One particular Friday, she went to school early to help set up for the annual Spring Fair which she demanded—er, suggested we attend.

It was really too early and we didn’t want to look like stage parents supervising her every move, so we dropped her off and went searching for a nearby cafe.

 Nelly's Kitchen Menu

Our feet took us to Nelly’s Kitchen. One look at the menu and we decided we wanted more than coffee. We ordered the standard breakfast and played with our cameras while waiting.

Nelly's Kitchen Cookie Jars

R’s coffee arrived first.

Nelly's Kitchen Cappuccino

I forgot to mention that Nelly’s Kitchen serves only organic food.
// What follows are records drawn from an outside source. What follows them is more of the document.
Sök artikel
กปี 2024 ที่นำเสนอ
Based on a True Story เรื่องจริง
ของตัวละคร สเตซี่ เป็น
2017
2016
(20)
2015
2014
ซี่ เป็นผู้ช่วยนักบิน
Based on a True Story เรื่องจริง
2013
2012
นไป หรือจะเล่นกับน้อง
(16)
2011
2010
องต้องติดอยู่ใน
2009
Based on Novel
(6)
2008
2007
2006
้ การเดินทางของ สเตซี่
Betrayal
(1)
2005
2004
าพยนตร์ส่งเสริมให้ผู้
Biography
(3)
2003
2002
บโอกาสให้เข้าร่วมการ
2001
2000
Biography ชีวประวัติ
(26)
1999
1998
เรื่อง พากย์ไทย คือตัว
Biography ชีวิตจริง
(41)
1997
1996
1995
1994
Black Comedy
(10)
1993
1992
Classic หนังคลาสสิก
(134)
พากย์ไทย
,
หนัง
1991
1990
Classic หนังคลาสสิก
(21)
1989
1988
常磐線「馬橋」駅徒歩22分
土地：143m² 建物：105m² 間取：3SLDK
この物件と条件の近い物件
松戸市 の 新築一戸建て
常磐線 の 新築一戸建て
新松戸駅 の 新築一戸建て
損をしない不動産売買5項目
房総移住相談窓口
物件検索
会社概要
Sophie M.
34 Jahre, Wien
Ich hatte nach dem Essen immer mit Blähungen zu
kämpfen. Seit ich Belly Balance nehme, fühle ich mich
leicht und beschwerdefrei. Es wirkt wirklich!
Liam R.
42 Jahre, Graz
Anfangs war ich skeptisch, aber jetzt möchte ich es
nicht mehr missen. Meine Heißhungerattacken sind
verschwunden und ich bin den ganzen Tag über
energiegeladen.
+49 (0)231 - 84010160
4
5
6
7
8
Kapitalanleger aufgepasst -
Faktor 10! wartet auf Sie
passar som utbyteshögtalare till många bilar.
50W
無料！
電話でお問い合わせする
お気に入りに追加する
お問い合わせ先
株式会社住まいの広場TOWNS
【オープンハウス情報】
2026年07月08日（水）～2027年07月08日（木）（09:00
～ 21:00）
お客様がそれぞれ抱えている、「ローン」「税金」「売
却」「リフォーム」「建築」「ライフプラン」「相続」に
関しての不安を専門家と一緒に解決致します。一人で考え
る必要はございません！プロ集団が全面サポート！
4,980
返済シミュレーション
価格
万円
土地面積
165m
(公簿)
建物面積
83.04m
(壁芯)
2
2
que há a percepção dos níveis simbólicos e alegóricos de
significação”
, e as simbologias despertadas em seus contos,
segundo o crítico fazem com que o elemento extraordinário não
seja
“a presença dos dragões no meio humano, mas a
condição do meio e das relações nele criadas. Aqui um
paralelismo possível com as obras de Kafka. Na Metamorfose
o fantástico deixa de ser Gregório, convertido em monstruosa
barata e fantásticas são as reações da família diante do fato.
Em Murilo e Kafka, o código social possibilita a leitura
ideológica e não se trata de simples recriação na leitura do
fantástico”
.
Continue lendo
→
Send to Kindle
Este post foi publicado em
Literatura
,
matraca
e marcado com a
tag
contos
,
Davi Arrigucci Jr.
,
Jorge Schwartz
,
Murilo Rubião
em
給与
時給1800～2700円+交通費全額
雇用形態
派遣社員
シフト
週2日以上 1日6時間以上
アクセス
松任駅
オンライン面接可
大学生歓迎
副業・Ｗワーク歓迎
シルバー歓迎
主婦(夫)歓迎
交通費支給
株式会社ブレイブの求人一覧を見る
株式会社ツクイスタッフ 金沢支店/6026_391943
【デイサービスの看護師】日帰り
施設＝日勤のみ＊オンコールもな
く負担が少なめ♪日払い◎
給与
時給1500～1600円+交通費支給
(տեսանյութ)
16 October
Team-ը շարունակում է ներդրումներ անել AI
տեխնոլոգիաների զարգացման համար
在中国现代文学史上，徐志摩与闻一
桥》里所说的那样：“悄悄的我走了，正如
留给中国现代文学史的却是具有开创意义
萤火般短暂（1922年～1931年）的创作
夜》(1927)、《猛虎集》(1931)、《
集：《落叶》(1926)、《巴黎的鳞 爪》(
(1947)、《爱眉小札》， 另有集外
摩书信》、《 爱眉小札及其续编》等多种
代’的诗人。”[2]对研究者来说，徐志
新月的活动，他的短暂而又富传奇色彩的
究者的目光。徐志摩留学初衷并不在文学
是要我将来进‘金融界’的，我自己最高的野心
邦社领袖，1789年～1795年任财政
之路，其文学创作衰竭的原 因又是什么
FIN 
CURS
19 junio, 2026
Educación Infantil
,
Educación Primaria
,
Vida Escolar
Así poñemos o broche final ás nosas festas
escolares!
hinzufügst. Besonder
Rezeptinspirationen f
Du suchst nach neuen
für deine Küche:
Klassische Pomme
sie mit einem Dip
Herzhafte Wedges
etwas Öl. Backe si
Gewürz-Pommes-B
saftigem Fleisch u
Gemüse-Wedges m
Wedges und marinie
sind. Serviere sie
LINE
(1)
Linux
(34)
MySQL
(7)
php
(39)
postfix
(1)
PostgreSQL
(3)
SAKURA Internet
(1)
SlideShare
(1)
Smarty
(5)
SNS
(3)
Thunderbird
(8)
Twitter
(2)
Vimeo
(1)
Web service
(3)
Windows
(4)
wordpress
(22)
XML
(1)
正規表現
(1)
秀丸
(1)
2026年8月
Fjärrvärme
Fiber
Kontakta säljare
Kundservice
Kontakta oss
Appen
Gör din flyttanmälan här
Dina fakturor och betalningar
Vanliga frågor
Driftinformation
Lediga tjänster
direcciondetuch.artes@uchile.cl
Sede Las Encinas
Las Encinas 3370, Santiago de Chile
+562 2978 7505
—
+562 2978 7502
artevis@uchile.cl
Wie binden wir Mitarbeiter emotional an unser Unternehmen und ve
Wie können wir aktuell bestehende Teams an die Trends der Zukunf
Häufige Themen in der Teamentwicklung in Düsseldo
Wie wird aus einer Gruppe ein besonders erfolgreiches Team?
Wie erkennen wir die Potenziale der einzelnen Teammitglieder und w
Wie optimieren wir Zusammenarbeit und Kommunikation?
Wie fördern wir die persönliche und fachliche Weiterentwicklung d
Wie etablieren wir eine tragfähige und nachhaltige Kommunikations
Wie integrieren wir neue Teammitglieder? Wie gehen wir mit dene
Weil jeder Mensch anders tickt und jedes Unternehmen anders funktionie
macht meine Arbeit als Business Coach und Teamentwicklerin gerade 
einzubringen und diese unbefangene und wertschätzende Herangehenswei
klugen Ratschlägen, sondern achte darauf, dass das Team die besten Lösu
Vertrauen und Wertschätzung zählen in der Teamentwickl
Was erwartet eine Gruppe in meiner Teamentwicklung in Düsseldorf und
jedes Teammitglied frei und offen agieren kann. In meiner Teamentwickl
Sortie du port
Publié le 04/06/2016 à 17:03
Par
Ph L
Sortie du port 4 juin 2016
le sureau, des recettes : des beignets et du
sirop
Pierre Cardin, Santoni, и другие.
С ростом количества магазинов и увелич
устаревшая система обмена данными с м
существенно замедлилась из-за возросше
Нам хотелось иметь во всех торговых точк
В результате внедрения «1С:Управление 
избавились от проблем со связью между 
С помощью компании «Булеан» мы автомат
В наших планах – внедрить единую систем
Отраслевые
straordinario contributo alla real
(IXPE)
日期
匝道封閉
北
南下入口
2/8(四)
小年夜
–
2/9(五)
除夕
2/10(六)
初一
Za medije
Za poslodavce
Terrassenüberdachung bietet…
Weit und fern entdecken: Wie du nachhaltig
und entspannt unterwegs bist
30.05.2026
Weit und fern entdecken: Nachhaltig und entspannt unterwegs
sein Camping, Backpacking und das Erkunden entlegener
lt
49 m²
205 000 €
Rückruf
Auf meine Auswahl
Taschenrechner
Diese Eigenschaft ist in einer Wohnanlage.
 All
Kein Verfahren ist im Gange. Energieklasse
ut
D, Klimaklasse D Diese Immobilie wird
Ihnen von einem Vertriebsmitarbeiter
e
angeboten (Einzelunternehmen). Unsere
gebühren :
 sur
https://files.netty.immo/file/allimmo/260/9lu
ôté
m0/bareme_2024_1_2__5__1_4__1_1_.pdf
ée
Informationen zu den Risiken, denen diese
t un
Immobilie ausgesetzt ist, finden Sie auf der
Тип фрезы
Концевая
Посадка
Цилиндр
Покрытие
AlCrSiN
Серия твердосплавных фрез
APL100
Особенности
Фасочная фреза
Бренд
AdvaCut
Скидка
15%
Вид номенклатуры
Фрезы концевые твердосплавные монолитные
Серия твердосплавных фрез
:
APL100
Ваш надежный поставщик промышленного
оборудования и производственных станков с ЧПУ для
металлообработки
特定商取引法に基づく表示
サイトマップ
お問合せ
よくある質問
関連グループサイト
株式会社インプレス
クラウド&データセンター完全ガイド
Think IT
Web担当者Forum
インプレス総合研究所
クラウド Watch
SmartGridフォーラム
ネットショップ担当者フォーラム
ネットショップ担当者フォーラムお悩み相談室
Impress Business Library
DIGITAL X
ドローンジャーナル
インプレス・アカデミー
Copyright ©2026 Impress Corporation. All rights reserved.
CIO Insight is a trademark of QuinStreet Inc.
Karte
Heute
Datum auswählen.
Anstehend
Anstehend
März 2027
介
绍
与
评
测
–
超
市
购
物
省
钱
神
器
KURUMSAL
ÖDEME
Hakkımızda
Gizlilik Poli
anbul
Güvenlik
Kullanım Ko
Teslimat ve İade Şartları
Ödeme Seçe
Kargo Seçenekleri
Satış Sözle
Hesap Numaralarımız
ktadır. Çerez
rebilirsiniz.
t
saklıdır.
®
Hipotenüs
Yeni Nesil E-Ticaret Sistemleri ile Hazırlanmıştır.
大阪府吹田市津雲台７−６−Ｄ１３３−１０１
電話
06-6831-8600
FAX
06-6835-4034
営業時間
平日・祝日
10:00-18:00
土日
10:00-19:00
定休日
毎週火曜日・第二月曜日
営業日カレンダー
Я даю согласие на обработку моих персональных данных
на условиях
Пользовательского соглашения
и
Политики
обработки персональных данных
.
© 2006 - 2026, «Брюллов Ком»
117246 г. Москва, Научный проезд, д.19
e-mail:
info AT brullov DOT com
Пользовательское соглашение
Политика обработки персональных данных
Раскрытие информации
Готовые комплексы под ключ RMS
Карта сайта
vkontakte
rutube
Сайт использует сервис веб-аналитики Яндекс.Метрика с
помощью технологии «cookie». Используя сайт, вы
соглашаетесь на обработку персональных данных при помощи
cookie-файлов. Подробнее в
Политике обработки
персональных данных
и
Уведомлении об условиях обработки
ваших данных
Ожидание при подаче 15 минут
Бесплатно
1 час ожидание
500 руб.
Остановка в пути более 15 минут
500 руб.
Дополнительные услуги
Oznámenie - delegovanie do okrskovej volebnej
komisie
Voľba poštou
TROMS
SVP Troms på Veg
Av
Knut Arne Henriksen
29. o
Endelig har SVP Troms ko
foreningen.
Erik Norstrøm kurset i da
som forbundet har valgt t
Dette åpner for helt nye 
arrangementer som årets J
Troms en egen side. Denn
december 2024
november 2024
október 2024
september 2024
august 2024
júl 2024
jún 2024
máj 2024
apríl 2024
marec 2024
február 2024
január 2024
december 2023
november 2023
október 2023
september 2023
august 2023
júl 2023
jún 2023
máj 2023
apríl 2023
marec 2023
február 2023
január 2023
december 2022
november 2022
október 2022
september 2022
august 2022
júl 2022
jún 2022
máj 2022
It costs a few shekels higher than in a regular cafe, but the price difference is not that significant.

Nelly's Kitchen Breakfast Cheese and Olives

The first part of our breakfast arrived, and it was a platter of cheese, pickled vegetables, and buns. I just love cheese in all forms. It is a seriously guilty pleasure.

Nelly's Kitchen Breakfast Frittata

The second part of breakfast was a cheese and vegetable frittata. R had his coffee and I had a combination carrot and orange juice. It was delicious. Nelly's Kitchen Breakfast Cheese and Olives

The sun rose higher and I knew we had to get going….

The breakfast, including the juice and coffee, was actually good for one person. We just ordered extra rolls as it was a shame not to eat all that cheese. Total bill was NIS 60++ (about $17– pricey for an IHOP, I suppose, but regular by local standards). To top it all off, the service was friendly and attentive.

Do we intend to go back? Definitely.